### [Excerpt]
Friday, July 29, 2011


Sorry about my extended break from blogging, and unfortunately it will be continued for another week or so. My cousins are coming (Leaving little to no time for blogging) and then we are heading to canada for a trip to our cabin.
One thing I have observed is that lots of time when there is a really good book/movie/tv show or any other kind of story, the people that like it most seem to have a habit of trying to rewrite, extend, or otherwise change the story. I have a theory that is probably completely false and can be easily disproved by anyone with the vaguest of vague understanding of the human mind.
Basically, we all have a story held somewhere with in our subconscious, which is something like our life with more of whatever genre we like in it. We can try,but we can never get the whole thing. Whenever a story gets close, we get excited and try to alter it to be more like our own story. We switch the protagonist with ourselves, the  antagonist with someone we hate, and the supporting characters with our closest friends. Then when someone tries to read it and doesn't like it, because they have a different story, and theirs has different protagonists, antagonists, and supporting characters. It is an odd mixture of two people's ideas. This makes sense with movies that were based off of books, because it is a fan of the books changing everything. That is why a movie close to the books works. Often when someone it my class says they wrote it a story, it is another story changed to their needs.
I have often tried to write down my story, but to no avail. My life keeps changing, and my story along with it. Before I can get down a hundred pages the story I want to write has been washed away from my memory.

Wednesday, July 20, 2011

Individual intelectuals

I was having a conversation with my brother over dinner (Our parents were out, so it was just me and him) and I said that no one really reads the paper anymore. Most people get their news online. Despite the fact that it is more environmentally friendly, I still feel like the internet has one big problem, anyone can comment. With a paper, sure you can send in an editorial, but they don't run every editorial, especially if it has three swears a sentence like many comments do (Luckily, few comments are longer than a sentence). Plus you have to go through the trouble of sending it in (Or emailing it) while with a comment, it takes you ten seconds to type a short one.

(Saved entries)
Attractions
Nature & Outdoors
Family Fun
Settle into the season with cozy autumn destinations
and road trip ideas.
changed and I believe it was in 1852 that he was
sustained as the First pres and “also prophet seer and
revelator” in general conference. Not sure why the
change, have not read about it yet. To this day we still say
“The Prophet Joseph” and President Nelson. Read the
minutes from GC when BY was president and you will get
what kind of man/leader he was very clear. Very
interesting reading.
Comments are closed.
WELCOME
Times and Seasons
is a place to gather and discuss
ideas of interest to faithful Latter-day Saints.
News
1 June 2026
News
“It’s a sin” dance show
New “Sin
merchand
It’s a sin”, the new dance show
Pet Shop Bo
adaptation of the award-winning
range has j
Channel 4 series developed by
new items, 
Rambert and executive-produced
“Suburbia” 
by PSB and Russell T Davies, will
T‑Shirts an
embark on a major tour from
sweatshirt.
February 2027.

### [Required tasks]
[1] Answer these questions about the blog posts.
(a) Who is coming to stay with the writer, according to the July 29 post?
(b) Where is the writer's family going after that visit?
(c) Who was the writer talking with over dinner in the July 20 post?
[2] Switch "cabin" to "lake house" in the blog posts, and write out the passage from "Friday, July 29, 2011" to "the human mind." with that change.
[3] The July 29 blog post names three story roles that people swap out when they alter a story. List each role together with what replaces it.

### [Answers given]
[1]
(a) The writer's cousins.
(b) On a trip to Canada, to their cabin.
(c) The writer's brother.

[2]
Friday, July 29, 2011


Sorry about my extended break from blogging, and unfortunately it will be continued for another week or so. My cousins are coming (Leaving little to no time for blogging) and then we are heading to canada for a trip to our lake house.
One thing I have observed is that lots of time when there is a really good book/movie/tv show or any other kind of story, the people that like it most seem to have a habit of trying to rewrite, extend, or otherwise change the story. I have a theory that is probably completely false and can be easily disproved by anyone with the vaguest of vague understanding of the human mind.

[3]
- Protagonist: ourselves
- Antagonist: someone we hate
- Supporting characters: our closest friends